| Your goal |
Could you write out all the records again with "chart" switched to "graph" everywhere, changing nothing else and leaving out the pictures?

| Data for this task |
◆ ◆ ◆ ◆

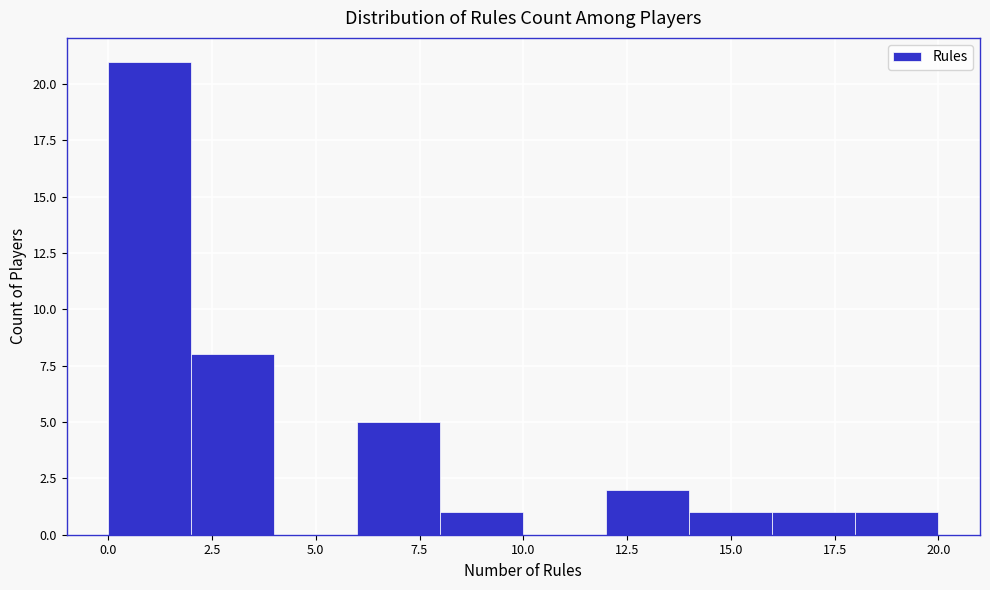

Reading left to right, list every bar in this chart as the range it spans on the x-axis followed by its height. The values are not printed on the chart, so give them approximately, as read against the axis.

0 to 2: 21
2 to 4: 8
4 to 6: 0
6 to 8: 5
8 to 10: 1
10 to 12: 0
12 to 14: 2
14 to 16: 1
16 to 18: 1
18 to 20: 1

◆ ◆ ◆ ◆

| Exercise solution |
Reading left to right, list every bar in this graph as the range it spans on the x-axis followed by its height. The values are not printed on the graph, so give them approximately, as read against the axis.

0 to 2: 21
2 to 4: 8
4 to 6: 0
6 to 8: 5
8 to 10: 1
10 to 12: 0
12 to 14: 2
14 to 16: 1
16 to 18: 1
18 to 20: 1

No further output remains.